The problem with Labour’s pitch, however, is that their analysis of the profound depths of the UK’s crisis does not follow through into their proposed actions. Miliband proposes a new public energy company, Great British Energy, but as far as we can tell it could be capitalised with around a fifth of what Sweden’s Vattenfall has in assets. Nandy has recently set out the depths of the housing crisis, but her solutions to it seem to involve planning deregulation and state-backed mortgages – which is basically the disastrous housing policy of the last decade (though with some more encouraging proposals on local authority land acquisition).

Looming over all proposals, is the scythe of ‘fiscal discipline‘, with shadow ministers regularly ruling out inflation-matching pay rises for public sector workers, as well as ruling out one progressive tax rise after another. One aide recently disclosed that the arbitrary fiscal rules will be prioritised over even the green investment needed to meet climate change targets.

It is not clear whether this caution is an electoral calculation or simply the politics the leadership believes in, but either way, there is still a significant gap between the crises Labour identifies and the scale of their response. The problems the UK faces are more than simply ‘mismanagement’. The UK’s problems are rooted in a deep and misguided belief that the private sector will deliver every service more effectively and replace ‘political’ judgments (neoliberalism) and the dominance of a narrow set of interests over politics, which often operates through backdoor lobbying and think tanks.

Labour must be bolder – or be held responsible for further decline

In previous moments of profound crisis, like in 1945, Labour came to power promising a ‘New Jerusalem’, a wholesale programme of national renewal with not just significant public investment but a restructuring of the state and politics. The present Labour offer is timid in the face of its own analysis, with the party increasingly turning to a race to the bottom on migration and re-heating the same old failed law and order policies as it rolls back from challenging privatisation and fiscal conservatism and undertaking serious political reform, such as proportional representation.

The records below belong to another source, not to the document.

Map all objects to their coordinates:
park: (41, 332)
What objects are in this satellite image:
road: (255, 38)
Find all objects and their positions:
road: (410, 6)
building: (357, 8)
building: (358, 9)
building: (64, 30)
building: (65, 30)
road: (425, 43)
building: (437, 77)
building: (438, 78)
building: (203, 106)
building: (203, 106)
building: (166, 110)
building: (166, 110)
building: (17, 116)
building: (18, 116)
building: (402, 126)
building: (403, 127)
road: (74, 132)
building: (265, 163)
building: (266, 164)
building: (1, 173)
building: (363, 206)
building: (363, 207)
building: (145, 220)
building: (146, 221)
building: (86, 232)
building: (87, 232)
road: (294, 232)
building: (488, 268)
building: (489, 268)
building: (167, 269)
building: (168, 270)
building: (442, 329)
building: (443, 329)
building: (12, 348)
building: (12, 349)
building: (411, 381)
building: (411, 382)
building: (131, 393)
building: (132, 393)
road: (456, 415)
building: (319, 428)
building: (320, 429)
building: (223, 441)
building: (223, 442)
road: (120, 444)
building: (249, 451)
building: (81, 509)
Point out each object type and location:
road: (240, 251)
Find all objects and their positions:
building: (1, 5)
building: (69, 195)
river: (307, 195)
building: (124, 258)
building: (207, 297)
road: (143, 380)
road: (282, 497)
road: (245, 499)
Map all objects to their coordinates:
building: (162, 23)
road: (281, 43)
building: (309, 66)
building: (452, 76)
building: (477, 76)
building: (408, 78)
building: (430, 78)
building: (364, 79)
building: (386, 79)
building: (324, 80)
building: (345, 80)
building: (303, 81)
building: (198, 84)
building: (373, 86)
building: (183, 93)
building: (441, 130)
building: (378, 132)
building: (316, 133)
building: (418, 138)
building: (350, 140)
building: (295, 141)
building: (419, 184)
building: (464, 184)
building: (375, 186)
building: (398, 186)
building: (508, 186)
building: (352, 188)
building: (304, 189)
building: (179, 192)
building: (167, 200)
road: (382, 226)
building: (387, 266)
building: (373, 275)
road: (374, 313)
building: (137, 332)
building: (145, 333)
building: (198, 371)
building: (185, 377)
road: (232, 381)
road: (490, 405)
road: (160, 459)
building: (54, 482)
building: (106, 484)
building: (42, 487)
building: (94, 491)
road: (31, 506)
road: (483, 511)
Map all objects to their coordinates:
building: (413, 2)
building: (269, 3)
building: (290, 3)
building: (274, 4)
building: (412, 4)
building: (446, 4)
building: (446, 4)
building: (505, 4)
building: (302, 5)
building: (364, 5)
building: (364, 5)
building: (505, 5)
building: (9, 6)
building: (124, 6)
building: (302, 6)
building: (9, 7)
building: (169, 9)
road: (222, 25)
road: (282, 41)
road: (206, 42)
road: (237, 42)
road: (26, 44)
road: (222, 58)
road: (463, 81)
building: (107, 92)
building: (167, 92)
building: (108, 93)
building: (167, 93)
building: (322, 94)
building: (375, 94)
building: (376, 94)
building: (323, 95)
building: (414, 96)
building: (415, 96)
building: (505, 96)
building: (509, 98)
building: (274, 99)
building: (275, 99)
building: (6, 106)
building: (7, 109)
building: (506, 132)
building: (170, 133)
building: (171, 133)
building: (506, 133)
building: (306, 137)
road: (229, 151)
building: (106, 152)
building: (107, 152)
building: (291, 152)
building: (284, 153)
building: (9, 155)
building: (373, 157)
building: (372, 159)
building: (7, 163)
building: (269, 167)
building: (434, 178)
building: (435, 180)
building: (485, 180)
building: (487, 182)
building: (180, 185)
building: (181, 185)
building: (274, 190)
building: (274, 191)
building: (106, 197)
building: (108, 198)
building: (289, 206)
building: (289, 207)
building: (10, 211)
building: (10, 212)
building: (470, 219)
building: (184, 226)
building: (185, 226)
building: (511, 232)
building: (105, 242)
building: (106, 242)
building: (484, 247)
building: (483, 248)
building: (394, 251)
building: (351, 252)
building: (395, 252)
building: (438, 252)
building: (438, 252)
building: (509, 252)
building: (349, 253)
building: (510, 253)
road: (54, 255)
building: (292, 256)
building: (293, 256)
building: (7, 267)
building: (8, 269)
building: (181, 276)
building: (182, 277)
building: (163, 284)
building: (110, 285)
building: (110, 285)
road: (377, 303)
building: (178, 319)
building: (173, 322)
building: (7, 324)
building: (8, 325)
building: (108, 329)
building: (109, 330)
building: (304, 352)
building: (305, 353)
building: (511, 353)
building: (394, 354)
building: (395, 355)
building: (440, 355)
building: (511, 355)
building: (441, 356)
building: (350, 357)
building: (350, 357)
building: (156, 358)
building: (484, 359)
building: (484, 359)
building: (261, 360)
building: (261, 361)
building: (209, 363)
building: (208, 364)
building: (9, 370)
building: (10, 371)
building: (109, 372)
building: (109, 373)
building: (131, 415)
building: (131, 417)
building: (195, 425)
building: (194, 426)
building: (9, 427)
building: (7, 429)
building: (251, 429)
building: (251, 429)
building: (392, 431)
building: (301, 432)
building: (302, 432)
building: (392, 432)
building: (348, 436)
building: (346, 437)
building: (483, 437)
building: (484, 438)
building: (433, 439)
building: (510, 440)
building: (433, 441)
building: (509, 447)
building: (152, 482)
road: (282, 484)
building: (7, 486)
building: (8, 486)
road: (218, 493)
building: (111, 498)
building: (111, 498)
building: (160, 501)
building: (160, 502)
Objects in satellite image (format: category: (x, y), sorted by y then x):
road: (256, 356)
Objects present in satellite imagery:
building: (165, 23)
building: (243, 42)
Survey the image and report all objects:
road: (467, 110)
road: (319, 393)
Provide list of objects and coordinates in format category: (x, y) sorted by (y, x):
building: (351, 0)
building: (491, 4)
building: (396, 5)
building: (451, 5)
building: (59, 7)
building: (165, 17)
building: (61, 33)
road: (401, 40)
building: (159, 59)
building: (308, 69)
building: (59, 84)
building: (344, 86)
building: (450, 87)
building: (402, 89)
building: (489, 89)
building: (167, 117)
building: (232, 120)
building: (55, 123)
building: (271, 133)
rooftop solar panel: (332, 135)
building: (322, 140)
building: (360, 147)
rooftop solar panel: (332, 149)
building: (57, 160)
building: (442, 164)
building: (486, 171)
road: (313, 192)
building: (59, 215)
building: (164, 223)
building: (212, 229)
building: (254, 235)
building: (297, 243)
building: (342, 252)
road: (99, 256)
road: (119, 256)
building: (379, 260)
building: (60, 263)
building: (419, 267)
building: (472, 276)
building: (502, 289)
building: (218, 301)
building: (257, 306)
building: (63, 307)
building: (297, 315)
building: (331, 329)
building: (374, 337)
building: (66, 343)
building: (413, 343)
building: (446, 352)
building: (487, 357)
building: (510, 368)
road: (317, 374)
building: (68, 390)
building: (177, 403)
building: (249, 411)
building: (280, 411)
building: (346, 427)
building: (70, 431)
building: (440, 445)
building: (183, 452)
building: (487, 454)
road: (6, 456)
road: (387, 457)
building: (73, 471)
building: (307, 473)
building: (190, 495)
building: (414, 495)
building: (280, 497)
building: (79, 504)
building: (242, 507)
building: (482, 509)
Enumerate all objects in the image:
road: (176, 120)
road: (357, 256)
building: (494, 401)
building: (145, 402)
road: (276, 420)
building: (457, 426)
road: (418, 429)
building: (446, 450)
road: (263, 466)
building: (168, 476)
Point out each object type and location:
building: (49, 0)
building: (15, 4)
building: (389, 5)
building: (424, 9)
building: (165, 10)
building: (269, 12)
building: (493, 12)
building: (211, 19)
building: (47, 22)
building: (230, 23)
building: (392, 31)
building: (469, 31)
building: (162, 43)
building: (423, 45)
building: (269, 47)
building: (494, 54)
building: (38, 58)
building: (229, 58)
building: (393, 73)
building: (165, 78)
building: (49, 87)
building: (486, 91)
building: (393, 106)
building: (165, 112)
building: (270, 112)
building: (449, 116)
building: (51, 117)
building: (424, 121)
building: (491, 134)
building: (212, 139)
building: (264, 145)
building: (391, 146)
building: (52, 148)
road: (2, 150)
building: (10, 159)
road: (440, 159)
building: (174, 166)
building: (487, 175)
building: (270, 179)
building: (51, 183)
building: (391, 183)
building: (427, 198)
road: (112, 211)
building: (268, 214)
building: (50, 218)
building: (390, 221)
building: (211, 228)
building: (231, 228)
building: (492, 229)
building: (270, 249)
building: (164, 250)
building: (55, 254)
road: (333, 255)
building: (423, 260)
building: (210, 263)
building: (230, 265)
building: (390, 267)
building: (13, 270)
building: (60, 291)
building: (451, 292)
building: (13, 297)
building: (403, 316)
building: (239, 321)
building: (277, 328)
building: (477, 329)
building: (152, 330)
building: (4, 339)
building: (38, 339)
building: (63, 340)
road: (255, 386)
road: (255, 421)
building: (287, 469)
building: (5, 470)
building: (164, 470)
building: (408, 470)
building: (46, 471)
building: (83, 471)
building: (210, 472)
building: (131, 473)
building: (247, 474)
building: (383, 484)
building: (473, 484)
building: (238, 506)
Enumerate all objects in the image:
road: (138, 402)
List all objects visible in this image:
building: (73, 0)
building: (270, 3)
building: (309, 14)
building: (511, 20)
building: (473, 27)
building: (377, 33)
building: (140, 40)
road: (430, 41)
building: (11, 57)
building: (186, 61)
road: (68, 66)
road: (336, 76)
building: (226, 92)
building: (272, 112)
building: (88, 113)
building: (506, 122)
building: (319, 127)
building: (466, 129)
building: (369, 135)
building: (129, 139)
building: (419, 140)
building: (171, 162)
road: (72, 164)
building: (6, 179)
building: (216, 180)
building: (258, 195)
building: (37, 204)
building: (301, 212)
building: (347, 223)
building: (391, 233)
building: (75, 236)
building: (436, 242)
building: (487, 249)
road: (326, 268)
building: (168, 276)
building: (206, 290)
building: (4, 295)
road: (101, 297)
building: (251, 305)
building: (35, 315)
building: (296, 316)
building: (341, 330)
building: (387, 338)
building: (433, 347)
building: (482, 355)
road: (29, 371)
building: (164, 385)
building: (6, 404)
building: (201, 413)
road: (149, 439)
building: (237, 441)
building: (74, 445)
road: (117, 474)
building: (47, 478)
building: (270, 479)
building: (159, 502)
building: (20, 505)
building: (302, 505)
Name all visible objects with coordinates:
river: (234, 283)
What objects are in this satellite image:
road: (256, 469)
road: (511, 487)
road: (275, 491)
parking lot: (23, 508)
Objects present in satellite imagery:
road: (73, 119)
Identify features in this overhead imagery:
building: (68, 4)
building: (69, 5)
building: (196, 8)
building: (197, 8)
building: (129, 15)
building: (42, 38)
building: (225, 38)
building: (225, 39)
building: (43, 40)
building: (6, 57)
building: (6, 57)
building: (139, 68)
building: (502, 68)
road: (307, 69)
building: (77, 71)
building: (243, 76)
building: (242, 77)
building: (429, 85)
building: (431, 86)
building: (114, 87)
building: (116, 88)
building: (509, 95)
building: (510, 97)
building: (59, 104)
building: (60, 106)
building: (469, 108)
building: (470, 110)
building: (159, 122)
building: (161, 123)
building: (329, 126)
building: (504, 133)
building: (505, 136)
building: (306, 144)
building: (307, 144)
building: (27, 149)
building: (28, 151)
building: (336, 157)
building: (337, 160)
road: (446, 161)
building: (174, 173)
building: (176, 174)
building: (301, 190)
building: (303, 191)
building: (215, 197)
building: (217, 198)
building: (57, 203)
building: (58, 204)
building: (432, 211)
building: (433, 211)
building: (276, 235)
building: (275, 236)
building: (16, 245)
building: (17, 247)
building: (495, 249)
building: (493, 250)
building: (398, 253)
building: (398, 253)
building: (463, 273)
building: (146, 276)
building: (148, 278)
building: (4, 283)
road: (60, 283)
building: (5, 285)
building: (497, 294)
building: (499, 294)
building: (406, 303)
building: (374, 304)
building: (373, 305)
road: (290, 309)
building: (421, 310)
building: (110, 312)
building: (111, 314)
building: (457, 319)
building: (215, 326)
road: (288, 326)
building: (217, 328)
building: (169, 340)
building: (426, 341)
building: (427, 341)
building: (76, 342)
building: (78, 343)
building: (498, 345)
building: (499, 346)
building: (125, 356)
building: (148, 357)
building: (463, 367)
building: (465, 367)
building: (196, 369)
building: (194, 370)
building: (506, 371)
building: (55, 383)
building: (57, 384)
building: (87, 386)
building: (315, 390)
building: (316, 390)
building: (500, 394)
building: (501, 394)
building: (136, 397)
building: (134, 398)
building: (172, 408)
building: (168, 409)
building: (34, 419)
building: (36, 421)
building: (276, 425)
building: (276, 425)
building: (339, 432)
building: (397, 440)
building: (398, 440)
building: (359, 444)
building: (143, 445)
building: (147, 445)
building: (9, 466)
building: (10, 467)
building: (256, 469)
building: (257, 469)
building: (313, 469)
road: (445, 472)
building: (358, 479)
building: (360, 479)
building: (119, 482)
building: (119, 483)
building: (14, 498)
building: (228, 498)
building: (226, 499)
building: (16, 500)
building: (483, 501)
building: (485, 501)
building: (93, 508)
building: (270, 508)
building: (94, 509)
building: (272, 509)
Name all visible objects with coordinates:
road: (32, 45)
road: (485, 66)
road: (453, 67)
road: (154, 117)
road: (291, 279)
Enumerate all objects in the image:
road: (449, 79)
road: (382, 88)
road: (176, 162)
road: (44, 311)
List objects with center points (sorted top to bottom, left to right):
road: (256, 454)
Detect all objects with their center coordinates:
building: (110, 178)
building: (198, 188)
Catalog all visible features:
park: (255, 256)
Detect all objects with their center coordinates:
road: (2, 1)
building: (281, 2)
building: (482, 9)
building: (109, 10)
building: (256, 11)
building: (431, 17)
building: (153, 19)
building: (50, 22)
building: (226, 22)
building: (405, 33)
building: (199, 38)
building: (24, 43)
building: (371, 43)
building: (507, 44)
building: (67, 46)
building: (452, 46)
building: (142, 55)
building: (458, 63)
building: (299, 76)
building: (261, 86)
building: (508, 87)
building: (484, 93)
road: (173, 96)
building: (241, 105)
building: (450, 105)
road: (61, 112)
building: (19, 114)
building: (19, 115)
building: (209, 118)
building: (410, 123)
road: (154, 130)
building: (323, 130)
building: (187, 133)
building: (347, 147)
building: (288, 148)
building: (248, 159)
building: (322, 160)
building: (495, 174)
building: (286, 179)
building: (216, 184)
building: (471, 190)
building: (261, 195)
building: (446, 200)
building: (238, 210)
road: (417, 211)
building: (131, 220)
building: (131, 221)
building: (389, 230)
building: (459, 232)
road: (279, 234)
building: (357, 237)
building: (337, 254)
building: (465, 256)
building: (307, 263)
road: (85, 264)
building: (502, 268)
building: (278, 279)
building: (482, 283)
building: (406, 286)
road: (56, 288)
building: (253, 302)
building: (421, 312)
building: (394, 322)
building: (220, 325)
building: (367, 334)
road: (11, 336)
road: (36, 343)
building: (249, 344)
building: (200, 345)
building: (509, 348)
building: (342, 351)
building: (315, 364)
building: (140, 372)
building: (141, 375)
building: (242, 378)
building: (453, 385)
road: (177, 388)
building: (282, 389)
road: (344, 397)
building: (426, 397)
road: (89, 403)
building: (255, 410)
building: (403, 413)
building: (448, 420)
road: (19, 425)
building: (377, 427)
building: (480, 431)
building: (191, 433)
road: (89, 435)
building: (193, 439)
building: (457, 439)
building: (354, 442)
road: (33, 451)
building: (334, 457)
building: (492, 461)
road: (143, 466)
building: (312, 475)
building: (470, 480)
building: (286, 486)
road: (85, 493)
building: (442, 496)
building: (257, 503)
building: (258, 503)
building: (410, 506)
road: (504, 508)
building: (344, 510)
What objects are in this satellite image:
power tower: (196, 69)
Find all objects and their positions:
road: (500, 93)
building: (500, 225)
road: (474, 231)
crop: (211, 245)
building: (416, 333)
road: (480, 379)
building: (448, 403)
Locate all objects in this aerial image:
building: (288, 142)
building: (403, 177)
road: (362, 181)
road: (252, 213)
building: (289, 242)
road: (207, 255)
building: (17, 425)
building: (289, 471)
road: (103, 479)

There are signs, with the £28bn annual green investment, that Labour will put the UK in line with the ‘global subsidy race’. But the damage done by austerity (and note the Shadow Chancellor said in 2012 Labour was ready to “complete the job of deficit reduction”), privatisation (particularly of housing and energy) means significant structural changes are needed to address the crises Labour identify. If not, they risk throwing good money after bad systems of governance.

Labour has a historic opportunity for a moment of national renewal, with new generations desperate for wholesale change and a Tory party living in a parallel universe to most of the working age population. Labour’s actions in government will have to meet the scale of the challenge or they will be held culpable for continuing decline and stagnation.

A lack of courage now, in the name of narrow electoral calculation, hardly inspires confidence that any ‘mission’ can be achieved.